→ **EXERCISE DESCRIPTION**: The job is to find each line in the entries holding the string "Adhesive" and copy that line.

+---+

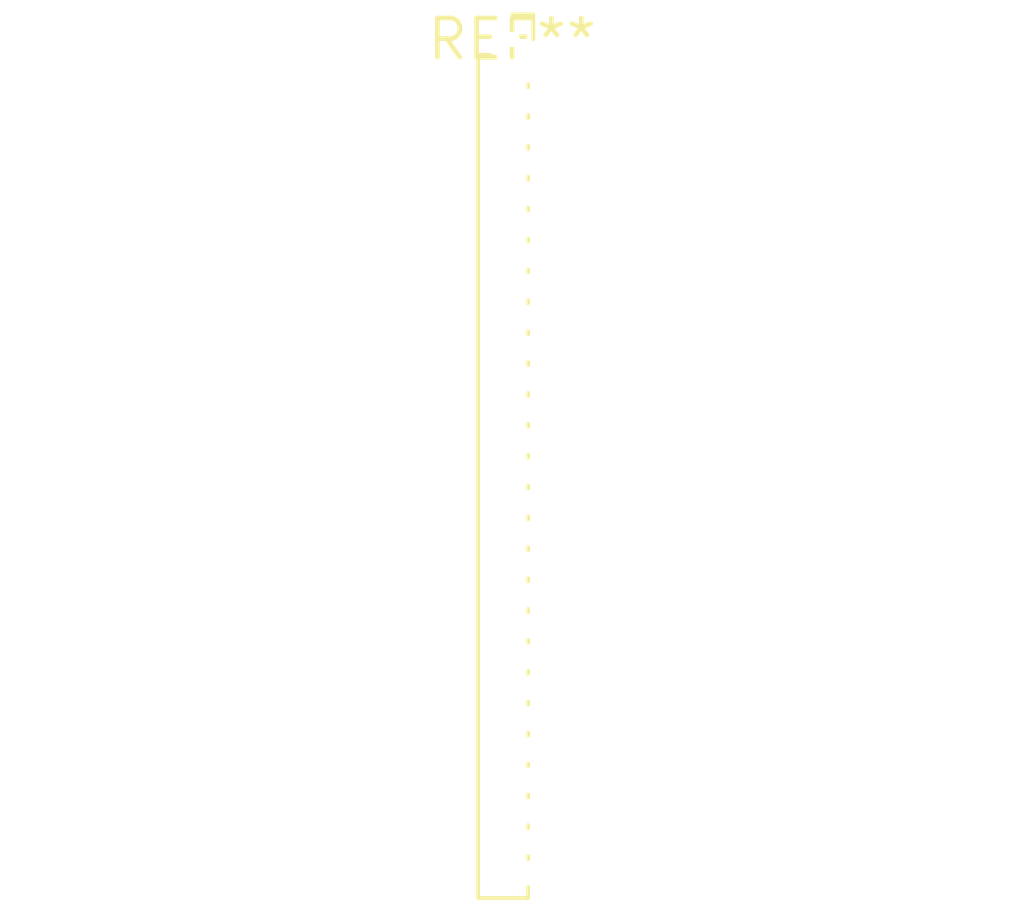
<source format=kicad_pcb>
(kicad_pcb (version 20240108) (generator pcbnew)

  (general
    (thickness 1.6)
  )

  (paper "A4")
  (layers
    (0 "F.Cu" signal)
    (31 "B.Cu" signal)
    (32 "B.Adhes" user "B.Adhesive")
    (33 "F.Adhes" user "F.Adhesive")
    (34 "B.Paste" user)
    (35 "F.Paste" user)
    (36 "B.SilkS" user "B.Silkscreen")
    (37 "F.SilkS" user "F.Silkscreen")
    (38 "B.Mask" user)
    (39 "F.Mask" user)
    (40 "Dwgs.User" user "User.Drawings")
    (41 "Cmts.User" user "User.Comments")
    (42 "Eco1.User" user "User.Eco1")
    (43 "Eco2.User" user "User.Eco2")
    (44 "Edge.Cuts" user)
    (45 "Margin" user)
    (46 "B.CrtYd" user "B.Courtyard")
    (47 "F.CrtYd" user "F.Courtyard")
    (48 "B.Fab" user)
    (49 "F.Fab" user)
    (50 "User.1" user)
    (51 "User.2" user)
    (52 "User.3" user)
    (53 "User.4" user)
    (54 "User.5" user)
    (55 "User.6" user)
    (56 "User.7" user)
    (57 "User.8" user)
    (58 "User.9" user)
  )

  (setup
    (pad_to_mask_clearance 0)
    (pcbplotparams
      (layerselection 0x00010fc_ffffffff)
      (plot_on_all_layers_selection 0x0000000_00000000)
      (disableapertmacros false)
      (usegerberextensions false)
      (usegerberattributes false)
      (usegerberadvancedattributes false)
      (creategerberjobfile false)
      (dashed_line_dash_ratio 12.000000)
      (dashed_line_gap_ratio 3.000000)
      (svgprecision 4)
      (plotframeref false)
      (viasonmask false)
      (mode 1)
      (useauxorigin false)
      (hpglpennumber 1)
      (hpglpenspeed 20)
      (hpglpendiameter 15.000000)
      (dxfpolygonmode false)
      (dxfimperialunits false)
      (dxfusepcbnewfont false)
      (psnegative false)
      (psa4output false)
      (plotreference false)
      (plotvalue false)
      (plotinvisibletext false)
      (sketchpadsonfab false)
      (subtractmaskfromsilk false)
      (outputformat 1)
      (mirror false)
      (drillshape 1)
      (scaleselection 1)
      (outputdirectory "")
    )
  )

  (net 0 "")

  (footprint "PinSocket_1x28_P1.00mm_Vertical" (layer "F.Cu") (at 0 0))

)

</source>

+---+

→ **EXERCISE SOLUTION**:
    (32 "B.Adhes" user "B.Adhesive")
    (33 "F.Adhes" user "F.Adhesive")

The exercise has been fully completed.